# OT Regeneration -- By the Spirit through the hearing of the Gospel?



## Matthew1034 (Apr 30, 2009)

I know there is some debate about OT regeneration, but this question presupposes that the OT saints were born again, alive to God, with a circumcised heart. In presenting the question, I may be covering multiple topics unintentionally but I want to focus on the nature of the Gospel in the OT.

The Gospel is the good news about Christ's perfect sacrifice and the resulting forgiveness of sins and reconciliation to God by grace. But there is a sense in which the new covenant emphasizes _all flesh_ (not individuals, but Jew and Gentile) being reconciled:



Colossians 1:26 said:


> the mystery which has been hidden from ages and from generations, but now has been revealed to His saints.27 To them God willed to make known what are the riches of the glory of this mystery among the Gentiles: which is Christ in you, the hope of glory.





Ephesians 3:3-6 said:


> how that by revelation He made known to me the mystery (as I have briefly written already,4 by which, when you read, you may understand my knowledge in the mystery of Christ),5 which in other ages was not made known to the sons of men, as it has now been revealed by the Spirit to His holy apostles and prophets:6 that the Gentiles should be fellow heirs, of the same body, and partakers of His promise in Christ through the gospel,8 To me this grace was given, that I should preach among the Gentiles the unsearchable riches of Christ,9 and to make all see what is the fellowship of the mystery, which from the beginning of the ages has been hidden in God who created all things through Jesus Christ;



So, the Gospel is the forgiveness of sins through the atonement of Christ, but it seems to also include the promises bless all nations in Christ (the fulfillment of the promises to Israel), and therefore the Gospel is the good news of reconciliation of all flesh in Christ:



Galatians 3:8 said:


> And the Scripture, foreseeing that God would justify the Gentiles by faith, preached the gospel to Abraham beforehand, saying, "In you all the nations shall be blessed."

> DATA PROVIDED
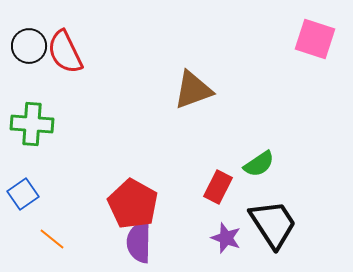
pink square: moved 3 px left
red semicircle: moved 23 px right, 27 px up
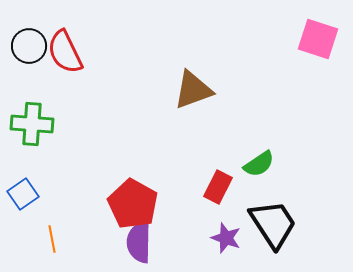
pink square: moved 3 px right
orange line: rotated 40 degrees clockwise
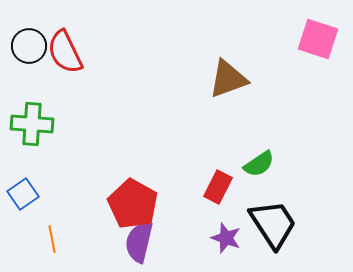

> WHAT THIS EXERCISE ASKS
1. In the forum post on OT regeneration, what does the poster's question presuppose about the OT saints?
2. Rewrite the stretch of the forum post on OT regeneration from "I know there" through "hope of glory.", replacing "saints" with "believers".
3. Write the next part of the forum post on OT regeneration, picking up after its final sentence.
The data has no connection to the forum post on OT regeneration.

> EXERCISE RESULTS
1. It presupposes that they were born again, alive to God, with a circumcised heart.

2.
I know there is some debate about OT regeneration, but this question presupposes that the OT believers were born again, alive to God, with a circumcised heart. In presenting the question, I may be covering multiple topics unintentionally but I want to focus on the nature of the Gospel in the OT.

The Gospel is the good news about Christ's perfect sacrifice and the resulting forgiveness of sins and reconciliation to God by grace. But there is a sense in which the new covenant emphasizes _all flesh_ (not individuals, but Jew and Gentile) being reconciled:



Colossians 1:26 said:


> the mystery which has been hidden from ages and from generations, but now has been revealed to His believers.27 To them God willed to make known what are the riches of the glory of this mystery among the Gentiles: which is Christ in you, the hope of glory.

3.
Zechariah 2:10 said:


> "Sing and rejoice, O daughter of Zion! For behold, I am coming and I will dwell in your midst," says the LORD.11 "Many nations shall be joined to the LORD in that day, and they shall become My people. And I will dwell in your midst. Then you will know that the LORD of hosts has sent Me to you.





Isaiah 66:18-20 said:


> It shall be that I will gather all nations and tongues; and they shall come and see My glory.19 I will set a sign among them; and those among them who escape I will send to the nations: to the coastlands afar off who have not heard My fame nor seen My glory. And they shall declare My glory among the Gentiles.20 Then they shall bring all your brethren for an offering to the LORD out of all nations,


(God refers to the people of all nations and tongues whom he calls as Israel's brethren -- interesting)

So, I know that's a lot of Scripture, and my question is difficult to articulate exactly, but what was the place of the Gospel in the OT? The Gospel that the Gentiles were to be ingrafted was a mystery in the OT, but they were still saved by grace through faith in the coming sin-bearer but can we say they preached and believed the Gospel? If not, what place did the Gospel have?


----------



## Skyler (Apr 30, 2009)




----------



## Matthew1034 (Apr 30, 2009)

Just for the record, I don't have a position one way or the other yet on this stuff -- but I do believe that OT saints were regenerated.


----------



## OPC'n (Apr 30, 2009)

Romans 9:24 even us whom he has called, not from the Jews only but also from the Gentiles? 25As indeed he says in Hosea,

"Those who were not my people I will call 'my people,'
and her who was not beloved I will call 'beloved.'"
26 "And in the very place where it was said to them, 'You are not my people,'
there they will be called 'sons of the living God.'"

27And Isaiah cries out concerning Israel: "Though the number of the sons of Israel be as the sand of the sea, only a remnant of them will be saved, 28for the Lord will carry out his sentence upon the earth fully and without delay." 29And as Isaiah predicted,

"If the Lord of hosts had not left us offspring,
we would have been like Sodom
and become like Gomorrah."

Hosea 1:9,109And the LORD said, "Call his name Not My People, for you are not my people, and I am not your God."

10 Yet the number of the children of Israel shall be like the sand of the sea, which cannot be measured or numbered. And in the place where it was said to them, "You are not my people," it shall be said to them, "Children of the living God."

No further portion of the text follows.